• TASK BRIEF
The required output is a verbatim transcription of the listing, pictures excluded.

Start of DATA RECORDS

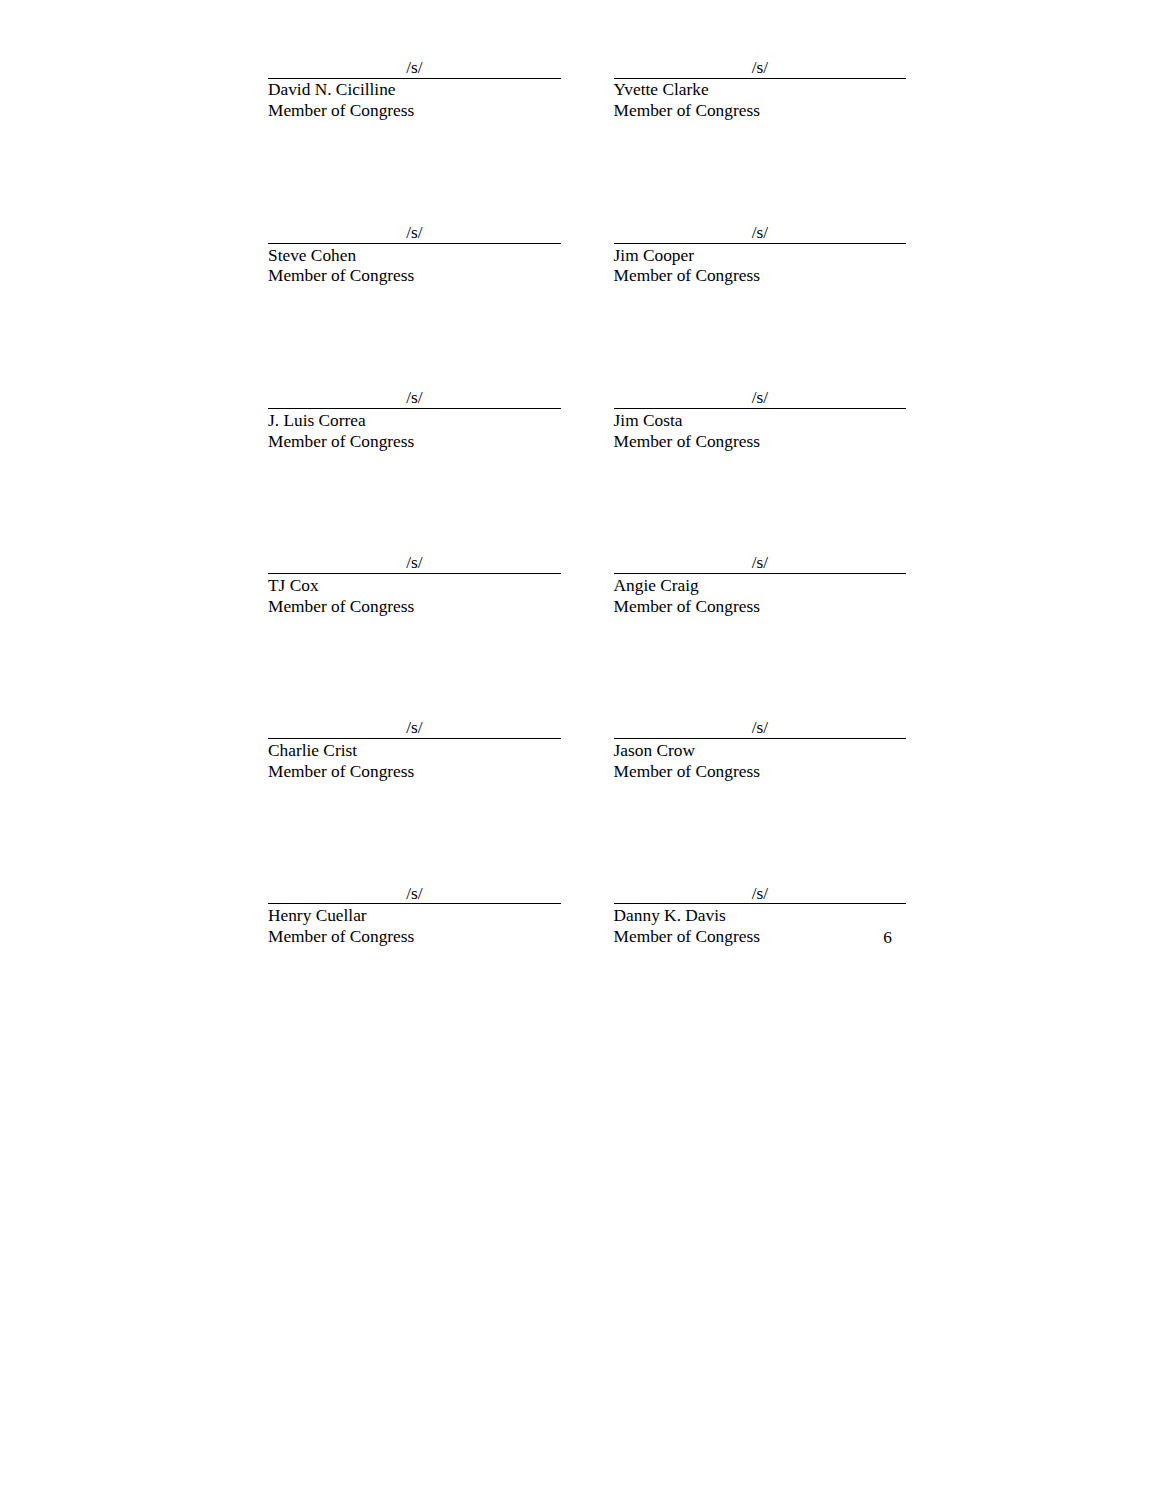| /s/ David N. Cicilline Member of Congress | /s/ Yvette Clarke Member of Congress |
| /s/ Steve Cohen Member of Congress | /s/ Jim Cooper Member of Congress |
| /s/ J. Luis Correa Member of Congress | /s/ Jim Costa Member of Congress |
| /s/ TJ Cox Member of Congress | /s/ Angie Craig Member of Congress |
| /s/ Charlie Crist Member of Congress | /s/ Jason Crow Member of Congress |
| /s/ Henry Cuellar Member of Congress | /s/ Danny K. Davis Member of Congress |
6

End of DATA RECORDS

• EXPECTED OUTPUT
| /s/ David N. Cicilline Member of Congress | /s/ Yvette Clarke Member of Congress |
| /s/ Steve Cohen Member of Congress | /s/ Jim Cooper Member of Congress |
| /s/ J. Luis Correa Member of Congress | /s/ Jim Costa Member of Congress |
| /s/ TJ Cox Member of Congress | /s/ Angie Craig Member of Congress |
| /s/ Charlie Crist Member of Congress | /s/ Jason Crow Member of Congress |
| /s/ Henry Cuellar Member of Congress | /s/ Danny K. Davis Member of Congress |
6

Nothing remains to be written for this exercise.